(Data items)
──────────
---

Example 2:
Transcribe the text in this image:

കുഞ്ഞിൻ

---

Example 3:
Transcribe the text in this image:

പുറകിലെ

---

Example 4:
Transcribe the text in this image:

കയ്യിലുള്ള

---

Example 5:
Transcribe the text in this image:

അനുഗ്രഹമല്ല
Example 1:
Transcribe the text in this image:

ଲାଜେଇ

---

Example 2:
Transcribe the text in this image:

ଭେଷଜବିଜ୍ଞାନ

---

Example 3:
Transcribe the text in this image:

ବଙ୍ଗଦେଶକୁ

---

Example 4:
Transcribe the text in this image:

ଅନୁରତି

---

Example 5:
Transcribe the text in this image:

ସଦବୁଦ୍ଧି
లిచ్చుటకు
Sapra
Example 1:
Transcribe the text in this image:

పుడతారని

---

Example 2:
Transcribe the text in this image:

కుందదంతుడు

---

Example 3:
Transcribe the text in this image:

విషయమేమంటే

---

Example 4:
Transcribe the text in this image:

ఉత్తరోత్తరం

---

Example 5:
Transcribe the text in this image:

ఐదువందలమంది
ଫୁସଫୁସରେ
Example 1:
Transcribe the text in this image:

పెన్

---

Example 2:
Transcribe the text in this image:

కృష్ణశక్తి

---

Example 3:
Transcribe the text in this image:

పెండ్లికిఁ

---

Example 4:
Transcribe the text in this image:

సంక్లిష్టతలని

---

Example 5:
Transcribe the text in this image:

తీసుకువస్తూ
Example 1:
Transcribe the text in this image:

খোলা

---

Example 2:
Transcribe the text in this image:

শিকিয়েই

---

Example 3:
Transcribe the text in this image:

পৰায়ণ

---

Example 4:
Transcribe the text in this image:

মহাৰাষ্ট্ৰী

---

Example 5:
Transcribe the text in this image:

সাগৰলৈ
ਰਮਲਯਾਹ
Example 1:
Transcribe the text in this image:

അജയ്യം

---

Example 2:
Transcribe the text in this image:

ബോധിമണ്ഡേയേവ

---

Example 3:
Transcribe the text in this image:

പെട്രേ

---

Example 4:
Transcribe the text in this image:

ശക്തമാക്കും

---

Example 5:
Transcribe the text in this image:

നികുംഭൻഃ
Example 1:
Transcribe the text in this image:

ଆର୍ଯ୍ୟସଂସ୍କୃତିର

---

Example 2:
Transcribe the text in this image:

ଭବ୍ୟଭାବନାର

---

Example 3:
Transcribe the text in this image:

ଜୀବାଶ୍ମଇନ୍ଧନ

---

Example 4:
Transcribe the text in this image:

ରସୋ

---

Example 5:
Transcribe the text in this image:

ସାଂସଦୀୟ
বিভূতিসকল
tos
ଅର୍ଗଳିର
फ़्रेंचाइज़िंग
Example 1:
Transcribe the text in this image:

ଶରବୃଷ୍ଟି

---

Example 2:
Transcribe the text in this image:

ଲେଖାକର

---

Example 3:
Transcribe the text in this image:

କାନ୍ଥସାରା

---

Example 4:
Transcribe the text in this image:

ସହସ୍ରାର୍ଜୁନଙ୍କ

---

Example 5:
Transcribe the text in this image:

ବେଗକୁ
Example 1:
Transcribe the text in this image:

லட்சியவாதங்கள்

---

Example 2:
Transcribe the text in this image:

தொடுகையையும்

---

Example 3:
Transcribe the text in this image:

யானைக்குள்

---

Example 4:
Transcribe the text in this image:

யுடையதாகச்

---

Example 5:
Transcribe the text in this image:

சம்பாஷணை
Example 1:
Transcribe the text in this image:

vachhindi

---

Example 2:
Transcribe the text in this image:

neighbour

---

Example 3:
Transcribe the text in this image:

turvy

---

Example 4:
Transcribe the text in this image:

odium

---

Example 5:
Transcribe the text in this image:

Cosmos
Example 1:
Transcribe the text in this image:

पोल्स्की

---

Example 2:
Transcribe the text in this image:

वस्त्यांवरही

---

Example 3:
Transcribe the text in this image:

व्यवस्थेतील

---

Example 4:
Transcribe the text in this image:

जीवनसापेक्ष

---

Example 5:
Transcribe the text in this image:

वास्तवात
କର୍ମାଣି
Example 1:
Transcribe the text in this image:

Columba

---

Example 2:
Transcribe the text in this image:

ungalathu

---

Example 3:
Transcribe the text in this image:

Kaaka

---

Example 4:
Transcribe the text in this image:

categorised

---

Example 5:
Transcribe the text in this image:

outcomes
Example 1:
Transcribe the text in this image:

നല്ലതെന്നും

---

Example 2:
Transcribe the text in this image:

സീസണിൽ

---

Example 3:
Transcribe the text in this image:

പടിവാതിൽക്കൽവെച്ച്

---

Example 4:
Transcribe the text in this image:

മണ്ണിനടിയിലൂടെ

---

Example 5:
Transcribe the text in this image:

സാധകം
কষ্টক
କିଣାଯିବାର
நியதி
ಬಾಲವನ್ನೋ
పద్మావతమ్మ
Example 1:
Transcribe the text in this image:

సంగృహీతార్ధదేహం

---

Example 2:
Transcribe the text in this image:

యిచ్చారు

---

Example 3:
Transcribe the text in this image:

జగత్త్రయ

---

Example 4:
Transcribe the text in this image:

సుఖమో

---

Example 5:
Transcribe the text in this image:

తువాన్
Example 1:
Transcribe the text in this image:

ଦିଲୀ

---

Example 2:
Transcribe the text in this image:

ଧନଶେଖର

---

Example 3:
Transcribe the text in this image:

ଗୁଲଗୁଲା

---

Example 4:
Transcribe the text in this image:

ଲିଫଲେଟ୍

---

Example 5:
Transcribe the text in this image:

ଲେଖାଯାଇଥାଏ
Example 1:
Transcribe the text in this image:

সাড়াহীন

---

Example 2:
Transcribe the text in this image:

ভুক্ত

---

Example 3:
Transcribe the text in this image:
──────────
## Stated exercise
Put every one of the lines above into a numbered list, leaving out any blank lines.

## Problem solution
1. ---
2. Example 2:
3. Transcribe the text in this image:
4. കുഞ്ഞിൻ
5. ---
6. Example 3:
7. Transcribe the text in this image:
8. പുറകിലെ
9. ---
10. Example 4:
11. Transcribe the text in this image:
12. കയ്യിലുള്ള
13. ---
14. Example 5:
15. Transcribe the text in this image:
16. അനുഗ്രഹമല്ല
17. Example 1:
18. Transcribe the text in this image:
19. ଲାଜେଇ
20. ---
21. Example 2:
22. Transcribe the text in this image:
23. ଭେଷଜବିଜ୍ଞାନ
24. ---
25. Example 3:
26. Transcribe the text in this image:
27. ବଙ୍ଗଦେଶକୁ
28. ---
29. Example 4:
30. Transcribe the text in this image:
31. ଅନୁରତି
32. ---
33. Example 5:
34. Transcribe the text in this image:
35. ସଦବୁଦ୍ଧି
36. లిచ్చుటకు
37. Sapra
38. Example 1:
39. Transcribe the text in this image:
40. పుడతారని
41. ---
42. Example 2:
43. Transcribe the text in this image:
44. కుందదంతుడు
45. ---
46. Example 3:
47. Transcribe the text in this image:
48. విషయమేమంటే
49. ---
50. Example 4:
51. Transcribe the text in this image:
52. ఉత్తరోత్తరం
53. ---
54. Example 5:
55. Transcribe the text in this image:
56. ఐదువందలమంది
57. ଫୁସଫୁସରେ
58. Example 1:
59. Transcribe the text in this image:
60. పెన్
61. ---
62. Example 2:
63. Transcribe the text in this image:
64. కృష్ణశక్తి
65. ---
66. Example 3:
67. Transcribe the text in this image:
68. పెండ్లికిఁ
69. ---
70. Example 4:
71. Transcribe the text in this image:
72. సంక్లిష్టతలని
73. ---
74. Example 5:
75. Transcribe the text in this image:
76. తీసుకువస్తూ
77. Example 1:
78. Transcribe the text in this image:
79. খোলা
80. ---
81. Example 2:
82. Transcribe the text in this image:
83. শিকিয়েই
84. ---
85. Example 3:
86. Transcribe the text in this image:
87. পৰায়ণ
88. ---
89. Example 4:
90. Transcribe the text in this image:
91. মহাৰাষ্ট্ৰী
92. ---
93. Example 5:
94. Transcribe the text in this image:
95. সাগৰলৈ
96. ਰਮਲਯਾਹ
97. Example 1:
98. Transcribe the text in this image:
99. അജയ്യം
100. ---
101. Example 2:
102. Transcribe the text in this image:
103. ബോധിമണ്ഡേയേവ
104. ---
105. Example 3:
106. Transcribe the text in this image:
107. പെട്രേ
108. ---
109. Example 4:
110. Transcribe the text in this image:
111. ശക്തമാക്കും
112. ---
113. Example 5:
114. Transcribe the text in this image:
115. നികുംഭൻഃ
116. Example 1:
117. Transcribe the text in this image:
118. ଆର୍ଯ୍ୟସଂସ୍କୃତିର
119. ---
120. Example 2:
121. Transcribe the text in this image:
122. ଭବ୍ୟଭାବନାର
123. ---
124. Example 3:
125. Transcribe the text in this image:
126. ଜୀବାଶ୍ମଇନ୍ଧନ
127. ---
128. Example 4:
129. Transcribe the text in this image:
130. ରସୋ
131. ---
132. Example 5:
133. Transcribe the text in this image:
134. ସାଂସଦୀୟ
135. বিভূতিসকল
136. tos
137. ଅର୍ଗଳିର
138. फ़्रेंचाइज़िंग
139. Example 1:
140. Transcribe the text in this image:
141. ଶରବୃଷ୍ଟି
142. ---
143. Example 2:
144. Transcribe the text in this image:
145. ଲେଖାକର
146. ---
147. Example 3:
148. Transcribe the text in this image:
149. କାନ୍ଥସାରା
150. ---
151. Example 4:
152. Transcribe the text in this image:
153. ସହସ୍ରାର୍ଜୁନଙ୍କ
154. ---
155. Example 5:
156. Transcribe the text in this image:
157. ବେଗକୁ
158. Example 1:
159. Transcribe the text in this image:
160. லட்சியவாதங்கள்
161. ---
162. Example 2:
163. Transcribe the text in this image:
164. தொடுகையையும்
165. ---
166. Example 3:
167. Transcribe the text in this image:
168. யானைக்குள்
169. ---
170. Example 4:
171. Transcribe the text in this image:
172. யுடையதாகச்
173. ---
174. Example 5:
175. Transcribe the text in this image:
176. சம்பாஷணை
177. Example 1:
178. Transcribe the text in this image:
179. vachhindi
180. ---
181. Example 2:
182. Transcribe the text in this image:
183. neighbour
184. ---
185. Example 3:
186. Transcribe the text in this image:
187. turvy
188. ---
189. Example 4:
190. Transcribe the text in this image:
191. odium
192. ---
193. Example 5:
194. Transcribe the text in this image:
195. Cosmos
196. Example 1:
197. Transcribe the text in this image:
198. पोल्स्की
199. ---
200. Example 2:
201. Transcribe the text in this image:
202. वस्त्यांवरही
203. ---
204. Example 3:
205. Transcribe the text in this image:
206. व्यवस्थेतील
207. ---
208. Example 4:
209. Transcribe the text in this image:
210. जीवनसापेक्ष
211. ---
212. Example 5:
213. Transcribe the text in this image:
214. वास्तवात
215. କର୍ମାଣି
216. Example 1:
217. Transcribe the text in this image:
218. Columba
219. ---
220. Example 2:
221. Transcribe the text in this image:
222. ungalathu
223. ---
224. Example 3:
225. Transcribe the text in this image:
226. Kaaka
227. ---
228. Example 4:
229. Transcribe the text in this image:
230. categorised
231. ---
232. Example 5:
233. Transcribe the text in this image:
234. outcomes
235. Example 1:
236. Transcribe the text in this image:
237. നല്ലതെന്നും
238. ---
239. Example 2:
240. Transcribe the text in this image:
241. സീസണിൽ
242. ---
243. Example 3:
244. Transcribe the text in this image:
245. പടിവാതിൽക്കൽവെച്ച്
246. ---
247. Example 4:
248. Transcribe the text in this image:
249. മണ്ണിനടിയിലൂടെ
250. ---
251. Example 5:
252. Transcribe the text in this image:
253. സാധകം
254. কষ্টক
255. କିଣାଯିବାର
256. நியதி
257. ಬಾಲವನ್ನೋ
258. పద్మావతమ్మ
259. Example 1:
260. Transcribe the text in this image:
261. సంగృహీతార్ధదేహం
262. ---
263. Example 2:
264. Transcribe the text in this image:
265. యిచ్చారు
266. ---
267. Example 3:
268. Transcribe the text in this image:
269. జగత్త్రయ
270. ---
271. Example 4:
272. Transcribe the text in this image:
273. సుఖమో
274. ---
275. Example 5:
276. Transcribe the text in this image:
277. తువాన్
278. Example 1:
279. Transcribe the text in this image:
280. ଦିଲୀ
281. ---
282. Example 2:
283. Transcribe the text in this image:
284. ଧନଶେଖର
285. ---
286. Example 3:
287. Transcribe the text in this image:
288. ଗୁଲଗୁଲା
289. ---
290. Example 4:
291. Transcribe the text in this image:
292. ଲିଫଲେଟ୍
293. ---
294. Example 5:
295. Transcribe the text in this image:
296. ଲେଖାଯାଇଥାଏ
297. Example 1:
298. Transcribe the text in this image:
299. সাড়াহীন
300. ---
301. Example 2:
302. Transcribe the text in this image:
303. ভুক্ত
304. ---
305. Example 3:
306. Transcribe the text in this image:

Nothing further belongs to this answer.